- [The records]:

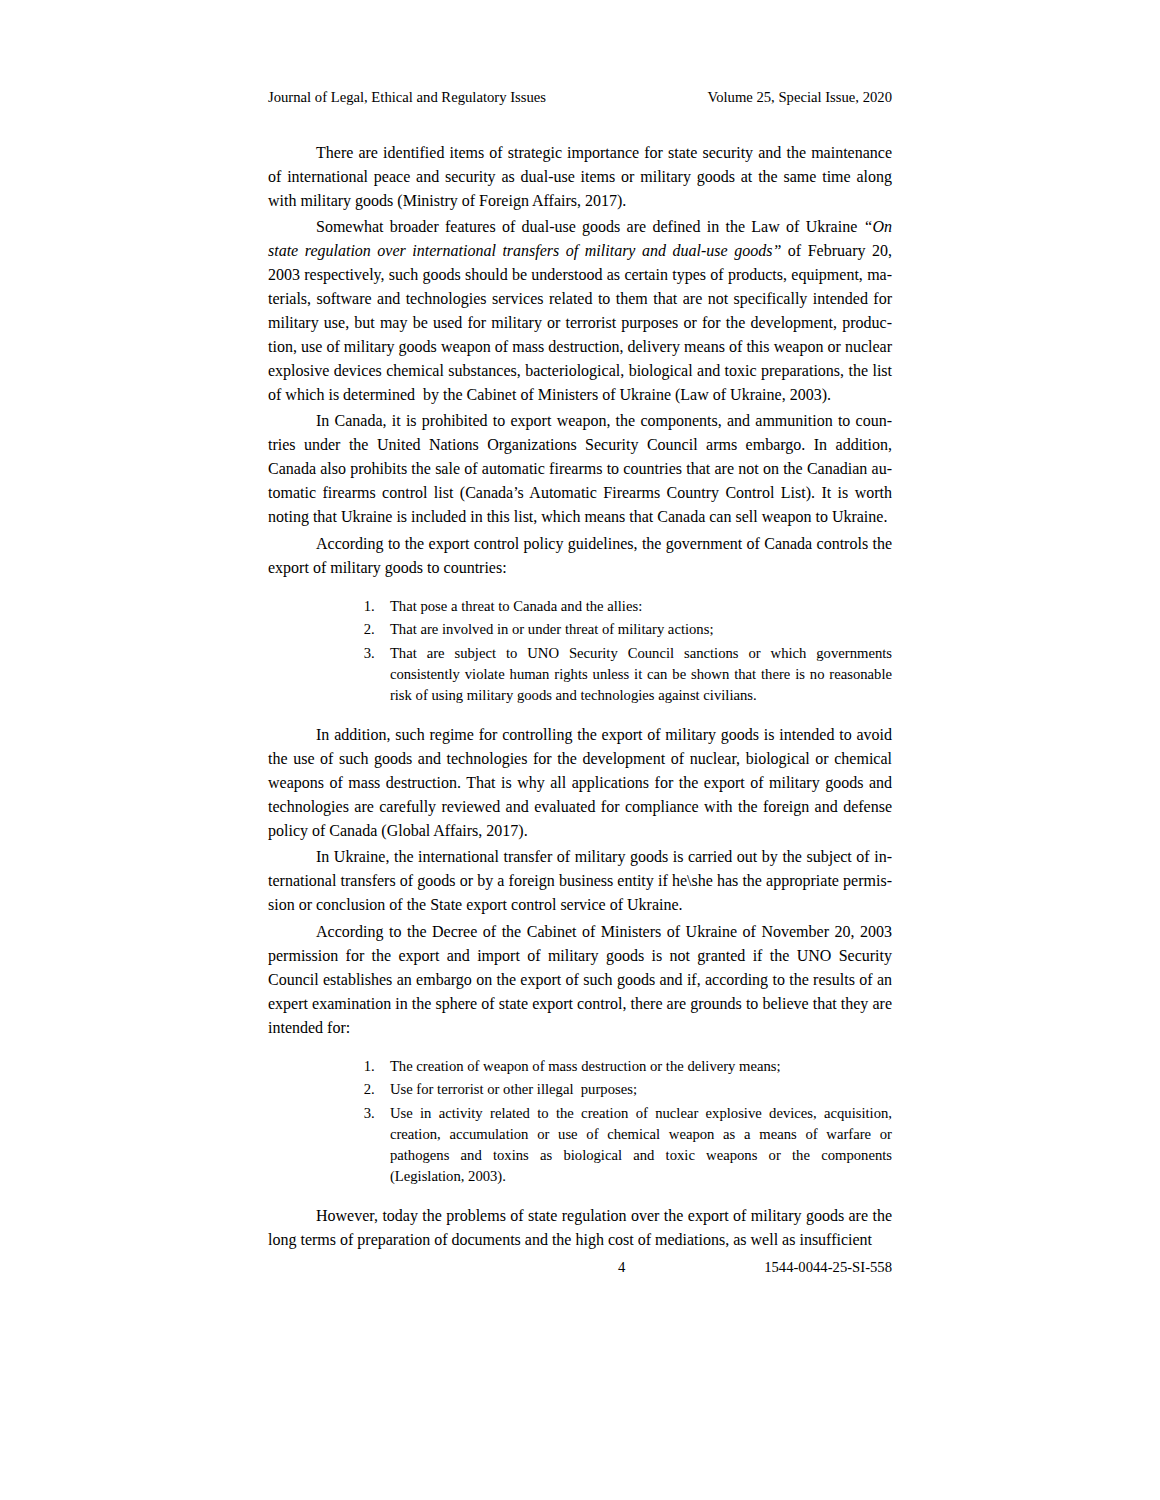Journal of Legal, Ethical and Regulatory Issues Volume 25, Special Issue, 2020
There are identified items of strategic importance for state security and the maintenance of international peace and security as dual-use items or military goods at the same time along with military goods (Ministry of Foreign Affairs, 2017).
Somewhat broader features of dual-use goods are defined in the Law of Ukraine “On state regulation over international transfers of military and dual-use goods” of February 20, 2003 respectively, such goods should be understood as certain types of products, equipment, materials, software and technologies services related to them that are not specifically intended for military use, but may be used for military or terrorist purposes or for the development, production, use of military goods weapon of mass destruction, delivery means of this weapon or nuclear explosive devices chemical substances, bacteriological, biological and toxic preparations, the list of which is determined by the Cabinet of Ministers of Ukraine (Law of Ukraine, 2003).
In Canada, it is prohibited to export weapon, the components, and ammunition to countries under the United Nations Organizations Security Council arms embargo. In addition, Canada also prohibits the sale of automatic firearms to countries that are not on the Canadian automatic firearms control list (Canada’s Automatic Firearms Country Control List). It is worth noting that Ukraine is included in this list, which means that Canada can sell weapon to Ukraine.
According to the export control policy guidelines, the government of Canada controls the export of military goods to countries:
That pose a threat to Canada and the allies:
That are involved in or under threat of military actions;
That are subject to UNO Security Council sanctions or which governments consistently violate human rights unless it can be shown that there is no reasonable risk of using military goods and technologies against civilians.
In addition, such regime for controlling the export of military goods is intended to avoid the use of such goods and technologies for the development of nuclear, biological or chemical weapons of mass destruction. That is why all applications for the export of military goods and technologies are carefully reviewed and evaluated for compliance with the foreign and defense policy of Canada (Global Affairs, 2017).
In Ukraine, the international transfer of military goods is carried out by the subject of international transfers of goods or by a foreign business entity if he\she has the appropriate permission or conclusion of the State export control service of Ukraine.
According to the Decree of the Cabinet of Ministers of Ukraine of November 20, 2003 permission for the export and import of military goods is not granted if the UNO Security Council establishes an embargo on the export of such goods and if, according to the results of an expert examination in the sphere of state export control, there are grounds to believe that they are intended for:
The creation of weapon of mass destruction or the delivery means;
Use for terrorist or other illegal purposes;
Use in activity related to the creation of nuclear explosive devices, acquisition, creation, accumulation or use of chemical weapon as a means of warfare or pathogens and toxins as biological and toxic weapons or the components (Legislation, 2003).
However, today the problems of state regulation over the export of military goods are the long terms of preparation of documents and the high cost of mediations, as well as insufficient
4 1544-0044-25-SI-558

- [Exercise requirements]: Go through the data above and return each line containing the string "threat".

- [Answer to this exercise]:
That pose a threat to Canada and the allies:
That are involved in or under threat of military actions;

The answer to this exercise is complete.